### Task statement
Under this line are the records; write out word for word the part that begins at the line containing "Los Angeles Regional Food Bank" and ends at the line containing "Yuba-Sutter Food Bank", and no more.
-=-=-=-=-
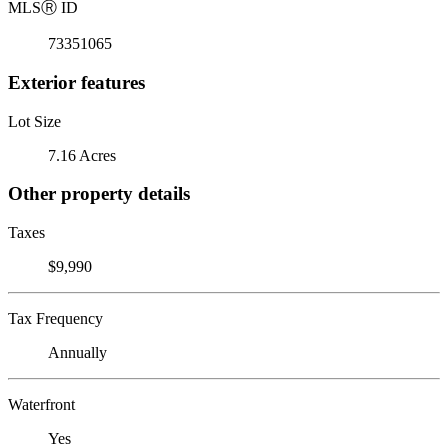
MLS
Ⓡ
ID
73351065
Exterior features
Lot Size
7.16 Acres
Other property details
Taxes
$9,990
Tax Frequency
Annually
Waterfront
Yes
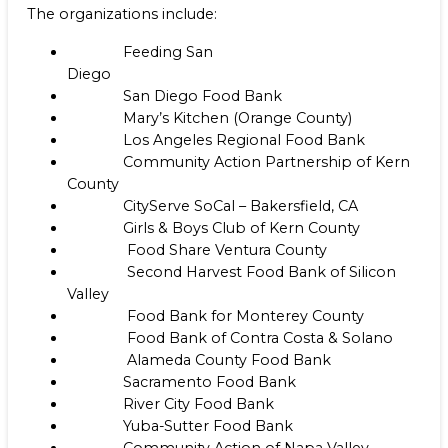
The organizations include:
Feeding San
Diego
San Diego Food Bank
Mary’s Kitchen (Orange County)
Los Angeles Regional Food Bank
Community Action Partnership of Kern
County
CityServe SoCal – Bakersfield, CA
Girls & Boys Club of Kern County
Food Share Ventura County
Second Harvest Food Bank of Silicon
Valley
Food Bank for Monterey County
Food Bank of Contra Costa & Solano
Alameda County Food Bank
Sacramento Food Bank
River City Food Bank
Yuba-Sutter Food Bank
-=-=-=-=-
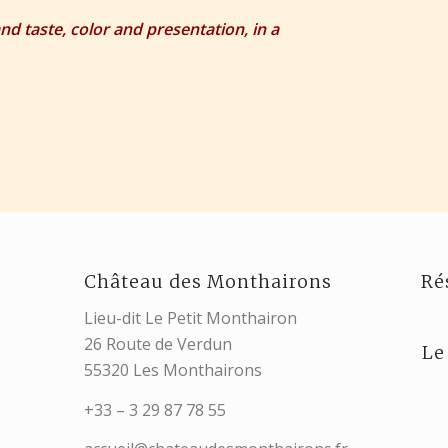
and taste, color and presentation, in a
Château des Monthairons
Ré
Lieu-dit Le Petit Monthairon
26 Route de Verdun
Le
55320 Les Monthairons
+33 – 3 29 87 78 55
-=-=-=-=-
### Output below
Los Angeles Regional Food Bank
Community Action Partnership of Kern
County
CityServe SoCal – Bakersfield, CA
Girls & Boys Club of Kern County
Food Share Ventura County
Second Harvest Food Bank of Silicon
Valley
Food Bank for Monterey County
Food Bank of Contra Costa & Solano
Alameda County Food Bank
Sacramento Food Bank
River City Food Bank
Yuba-Sutter Food Bank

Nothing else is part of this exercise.